School is voor een kind wat werk is voor een volwassene; een plaats waar hij/zij leert om een zelfstandig en productief persoon te worden. Ouders en leerkrachten moeten er alles aan doen om het kind op een normale manier deel te laten nemen aan de schoolactiviteiten, zodat hij/zij succesvol zijn/haar schoolcarrière af kan ronden en door zowel leeftijdgenootjes als volwassenen aanvaard kan worden.
3.3 Hoe zit het met sport?
Het beoefenen van een sport is een essentieel onderdeel van het dagelijkse leven van ieder normaal kind. Sporten waarbij de mechanische belasting van de gewrichten afwezig of minimaal is, zoals fietsen of zwemmen, worden aangeraden.
3.4 Hoe zit het met het dieet?
Er is geen bewijs dat het dieet invloed heeft op het verloop van de ziekte. In het algemeen moet het kind een evenwichtig, normaal dieet volgen, dat geschikt is voor zijn/haar leeftijd. Te veel eten moet voorkomen worden bij patiënten die corticosteroïden slikken, omdat deze geneesmiddelen voor een verhoogde eetlust zorgen.
3.5 Kan het klimaat het verloop van de ziekte beïnvloeden?
Er is geen bewijs dat het klimaat invloed heeft op het verloop van de ziekte.
3.6 Kan het kind gevaccineerd worden?
Aangezien de meeste patiënten behandeld worden met NSAID's of sulfasalazine, kan het normale vaccinatieprogramma gevolgd worden. Een patiënt die behandeld wordt met hoge doseringen corticosteroïden of biologische stoffen moeten vaccinaties met levend verzwakte virussen vermijden (zoals bijv. rodehond, mazelen, bof, anti-polio Sabin). Anders moeten ze worden uitgesteld vanwege het mogelijke risico op besmettingsgevaar als gevolg van de verlaagde afweer. Vaccins die geen levende virussen, maar alleen infectieuze eiwitten bevatten (anti-tetanus, anti-difterie, anti-polio Salk, anti-hepatitis B, anti-kinkhoest, pneumokokken, haemophilus, meningokokken) kunnen worden toegediend. In theorie kan het onderdrukte afweersysteem het effect van de vaccinatie verminderen of annuleren.
3.7 Hoe zit het met het seksleven, zwangerschap en anticonceptie?
Er zijn vanwege de ziekte geen beperkingen met betrekking tot seksuele activiteit of een eventuele zwangerschap. Patiënten die medicatie gebruiken moeten echter altijd voorzichtig zijn vanwege de mogelijke toxische effecten van deze geneesmiddelen op het ongeboren kind. Er is geen reden om ondanks de genetische aspecten van de ziekte te vermijden om kinderen te krijgen. De ziekte is niet dodelijk en zelfs als de predisponerende genetische factor geërfd zou worden, dan is er een goede kans de kinderen geen enkele vorm van juveniele SpA-ERA artritis zullen ontwikkelen.

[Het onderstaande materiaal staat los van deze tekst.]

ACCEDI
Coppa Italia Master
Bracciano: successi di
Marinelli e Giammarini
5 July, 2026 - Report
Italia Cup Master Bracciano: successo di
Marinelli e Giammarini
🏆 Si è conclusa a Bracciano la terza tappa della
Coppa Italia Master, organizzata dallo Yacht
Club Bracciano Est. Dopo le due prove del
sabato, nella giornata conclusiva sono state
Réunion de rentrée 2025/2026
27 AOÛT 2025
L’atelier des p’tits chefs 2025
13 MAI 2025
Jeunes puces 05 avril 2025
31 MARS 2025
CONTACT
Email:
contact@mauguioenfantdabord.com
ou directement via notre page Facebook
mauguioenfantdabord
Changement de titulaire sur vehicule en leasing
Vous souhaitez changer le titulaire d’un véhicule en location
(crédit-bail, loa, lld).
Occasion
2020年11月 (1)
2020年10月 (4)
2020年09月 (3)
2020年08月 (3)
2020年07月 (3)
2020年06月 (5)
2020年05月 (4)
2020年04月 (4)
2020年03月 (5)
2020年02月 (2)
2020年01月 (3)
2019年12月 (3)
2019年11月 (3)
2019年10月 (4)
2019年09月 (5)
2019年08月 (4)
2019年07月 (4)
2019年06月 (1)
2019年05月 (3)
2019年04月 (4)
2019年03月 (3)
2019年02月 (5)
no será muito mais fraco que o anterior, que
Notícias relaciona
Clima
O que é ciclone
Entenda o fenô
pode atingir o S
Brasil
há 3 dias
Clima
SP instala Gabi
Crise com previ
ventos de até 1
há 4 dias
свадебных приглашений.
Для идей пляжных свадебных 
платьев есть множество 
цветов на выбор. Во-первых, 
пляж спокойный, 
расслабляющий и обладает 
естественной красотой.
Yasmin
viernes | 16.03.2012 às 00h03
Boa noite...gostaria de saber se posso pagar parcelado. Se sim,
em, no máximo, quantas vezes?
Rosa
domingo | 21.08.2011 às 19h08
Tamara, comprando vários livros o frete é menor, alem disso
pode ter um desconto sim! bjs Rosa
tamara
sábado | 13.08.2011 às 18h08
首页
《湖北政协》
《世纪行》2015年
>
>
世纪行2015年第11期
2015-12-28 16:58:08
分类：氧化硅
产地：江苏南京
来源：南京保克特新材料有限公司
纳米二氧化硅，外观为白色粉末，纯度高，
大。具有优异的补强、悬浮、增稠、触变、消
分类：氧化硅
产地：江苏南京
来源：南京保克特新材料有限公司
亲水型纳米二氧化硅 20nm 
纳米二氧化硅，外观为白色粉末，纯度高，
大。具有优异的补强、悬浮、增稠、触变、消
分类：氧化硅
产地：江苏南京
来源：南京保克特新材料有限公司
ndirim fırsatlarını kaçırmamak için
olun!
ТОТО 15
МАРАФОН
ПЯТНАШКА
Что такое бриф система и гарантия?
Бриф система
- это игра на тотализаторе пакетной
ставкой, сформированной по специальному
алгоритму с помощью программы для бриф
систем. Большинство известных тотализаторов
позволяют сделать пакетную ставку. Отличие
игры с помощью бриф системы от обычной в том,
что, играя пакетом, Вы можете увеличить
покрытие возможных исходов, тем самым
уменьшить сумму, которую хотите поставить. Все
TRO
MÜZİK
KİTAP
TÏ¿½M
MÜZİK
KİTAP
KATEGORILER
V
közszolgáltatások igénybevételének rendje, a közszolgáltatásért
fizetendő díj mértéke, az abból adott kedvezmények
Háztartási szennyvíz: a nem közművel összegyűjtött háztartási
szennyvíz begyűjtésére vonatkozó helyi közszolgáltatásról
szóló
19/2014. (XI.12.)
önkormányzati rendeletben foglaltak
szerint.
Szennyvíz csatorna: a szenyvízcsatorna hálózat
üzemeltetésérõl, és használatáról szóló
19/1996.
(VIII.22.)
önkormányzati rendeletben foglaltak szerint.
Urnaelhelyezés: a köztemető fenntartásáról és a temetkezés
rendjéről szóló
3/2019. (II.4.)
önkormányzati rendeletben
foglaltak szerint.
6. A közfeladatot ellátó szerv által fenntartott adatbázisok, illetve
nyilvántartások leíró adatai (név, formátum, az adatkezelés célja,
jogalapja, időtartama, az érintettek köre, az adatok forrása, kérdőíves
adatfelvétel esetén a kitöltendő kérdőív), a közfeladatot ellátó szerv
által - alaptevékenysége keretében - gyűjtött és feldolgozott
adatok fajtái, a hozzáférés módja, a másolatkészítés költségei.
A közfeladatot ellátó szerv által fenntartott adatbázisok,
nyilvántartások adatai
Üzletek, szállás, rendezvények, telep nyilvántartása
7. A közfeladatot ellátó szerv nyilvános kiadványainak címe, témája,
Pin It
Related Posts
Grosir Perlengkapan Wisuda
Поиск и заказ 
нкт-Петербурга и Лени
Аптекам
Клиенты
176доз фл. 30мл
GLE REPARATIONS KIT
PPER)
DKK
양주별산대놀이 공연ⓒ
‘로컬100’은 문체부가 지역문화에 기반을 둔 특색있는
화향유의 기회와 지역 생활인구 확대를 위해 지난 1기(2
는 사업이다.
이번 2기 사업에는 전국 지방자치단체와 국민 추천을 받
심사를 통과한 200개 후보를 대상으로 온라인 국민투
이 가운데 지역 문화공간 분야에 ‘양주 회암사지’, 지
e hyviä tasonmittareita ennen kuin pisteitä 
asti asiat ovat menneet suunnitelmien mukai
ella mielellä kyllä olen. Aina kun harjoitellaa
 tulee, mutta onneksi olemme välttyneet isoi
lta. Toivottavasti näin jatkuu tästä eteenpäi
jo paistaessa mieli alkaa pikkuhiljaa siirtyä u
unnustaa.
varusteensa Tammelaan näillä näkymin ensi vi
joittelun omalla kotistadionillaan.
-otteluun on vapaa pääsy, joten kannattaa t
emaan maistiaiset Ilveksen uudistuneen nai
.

3.8 Zal het kind een normaal volwassen leven kunnen leiden?
Dit is één van de belangrijkste doelen van de therapie en wordt in de meeste gevallen ook behaald. De behandeling voor dit soort aandoeningen bij kinderen is in de afgelopen jaren enorm verbeterd. De combinatie van farmacologische behandeling en revalidatie kan nu bij het grootste deel van de patiënten gewrichtsbeschadiging voorkomen.